--- Assignment ---
Please restate each entry that appears below word for word, without its pictures.

──────

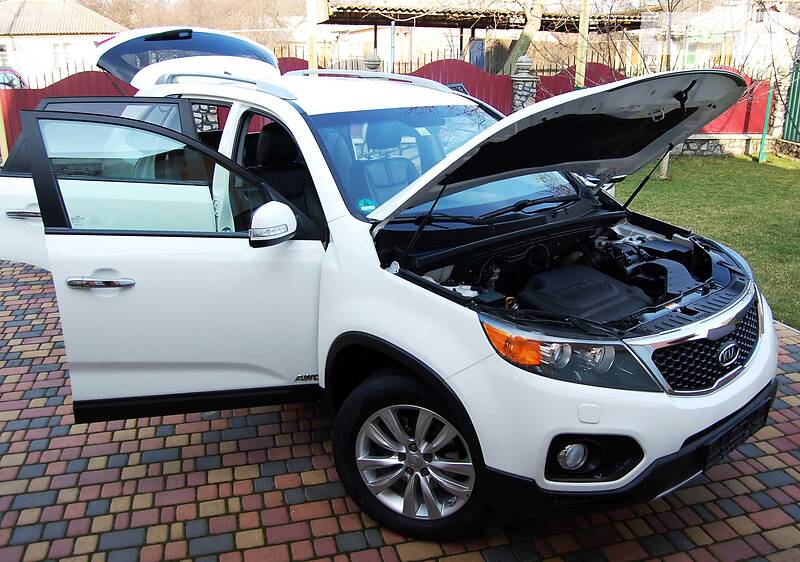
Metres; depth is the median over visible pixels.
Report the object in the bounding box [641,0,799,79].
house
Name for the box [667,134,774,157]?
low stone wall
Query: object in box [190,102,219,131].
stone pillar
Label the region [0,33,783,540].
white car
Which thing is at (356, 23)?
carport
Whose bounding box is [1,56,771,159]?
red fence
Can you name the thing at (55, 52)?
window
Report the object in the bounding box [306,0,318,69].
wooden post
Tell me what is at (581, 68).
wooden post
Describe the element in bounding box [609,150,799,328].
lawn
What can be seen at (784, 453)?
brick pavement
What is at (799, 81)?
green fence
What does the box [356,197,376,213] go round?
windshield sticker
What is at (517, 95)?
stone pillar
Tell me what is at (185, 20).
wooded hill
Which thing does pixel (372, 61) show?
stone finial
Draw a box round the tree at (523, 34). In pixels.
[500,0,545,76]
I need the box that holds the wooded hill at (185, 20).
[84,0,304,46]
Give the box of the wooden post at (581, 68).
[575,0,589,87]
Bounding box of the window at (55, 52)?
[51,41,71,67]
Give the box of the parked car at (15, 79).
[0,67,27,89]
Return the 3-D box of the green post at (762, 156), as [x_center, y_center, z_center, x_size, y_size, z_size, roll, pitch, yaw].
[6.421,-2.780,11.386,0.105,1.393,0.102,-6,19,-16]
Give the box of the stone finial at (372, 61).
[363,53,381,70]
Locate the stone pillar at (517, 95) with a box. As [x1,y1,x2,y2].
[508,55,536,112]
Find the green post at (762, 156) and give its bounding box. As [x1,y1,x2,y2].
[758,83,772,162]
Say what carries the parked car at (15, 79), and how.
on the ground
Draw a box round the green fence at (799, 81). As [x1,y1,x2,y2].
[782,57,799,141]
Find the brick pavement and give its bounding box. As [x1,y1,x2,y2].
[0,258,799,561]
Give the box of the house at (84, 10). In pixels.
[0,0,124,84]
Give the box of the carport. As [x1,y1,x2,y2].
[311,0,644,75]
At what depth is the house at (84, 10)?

──────

--- Answer section ---
Metres; depth is the median over visible pixels.
Report the object in the bounding box [641,0,799,79].
house
Name for the box [667,134,774,157]?
low stone wall
Query: object in box [190,102,219,131].
stone pillar
Label the region [0,33,783,540].
white car
Which thing is at (356, 23)?
carport
Whose bounding box is [1,56,771,159]?
red fence
Can you name the thing at (55, 52)?
window
Report the object in the bounding box [306,0,318,69].
wooden post
Tell me what is at (581, 68).
wooden post
Describe the element in bounding box [609,150,799,328].
lawn
What can be seen at (784, 453)?
brick pavement
What is at (799, 81)?
green fence
What does the box [356,197,376,213] go round?
windshield sticker
What is at (517, 95)?
stone pillar
Tell me what is at (185, 20).
wooded hill
Which thing does pixel (372, 61) show?
stone finial
Draw a box round the tree at (523, 34). In pixels.
[500,0,545,76]
I need the box that holds the wooded hill at (185, 20).
[84,0,304,46]
Give the box of the wooden post at (581, 68).
[575,0,589,87]
Bounding box of the window at (55, 52)?
[51,41,71,67]
Give the box of the parked car at (15, 79).
[0,67,27,89]
Return the 3-D box of the green post at (762, 156), as [x_center, y_center, z_center, x_size, y_size, z_size, roll, pitch, yaw].
[6.421,-2.780,11.386,0.105,1.393,0.102,-6,19,-16]
Give the box of the stone finial at (372, 61).
[363,53,381,70]
Locate the stone pillar at (517, 95) with a box. As [x1,y1,x2,y2].
[508,55,536,112]
Find the green post at (762, 156) and give its bounding box. As [x1,y1,x2,y2].
[758,83,772,162]
Say what carries the parked car at (15, 79), and how.
on the ground
Draw a box round the green fence at (799, 81). As [x1,y1,x2,y2].
[782,57,799,141]
Find the brick pavement and give its bounding box. As [x1,y1,x2,y2].
[0,258,799,561]
Give the box of the house at (84, 10). In pixels.
[0,0,124,84]
Give the box of the carport. As [x1,y1,x2,y2].
[311,0,644,75]
At what depth is the house at (84, 10)?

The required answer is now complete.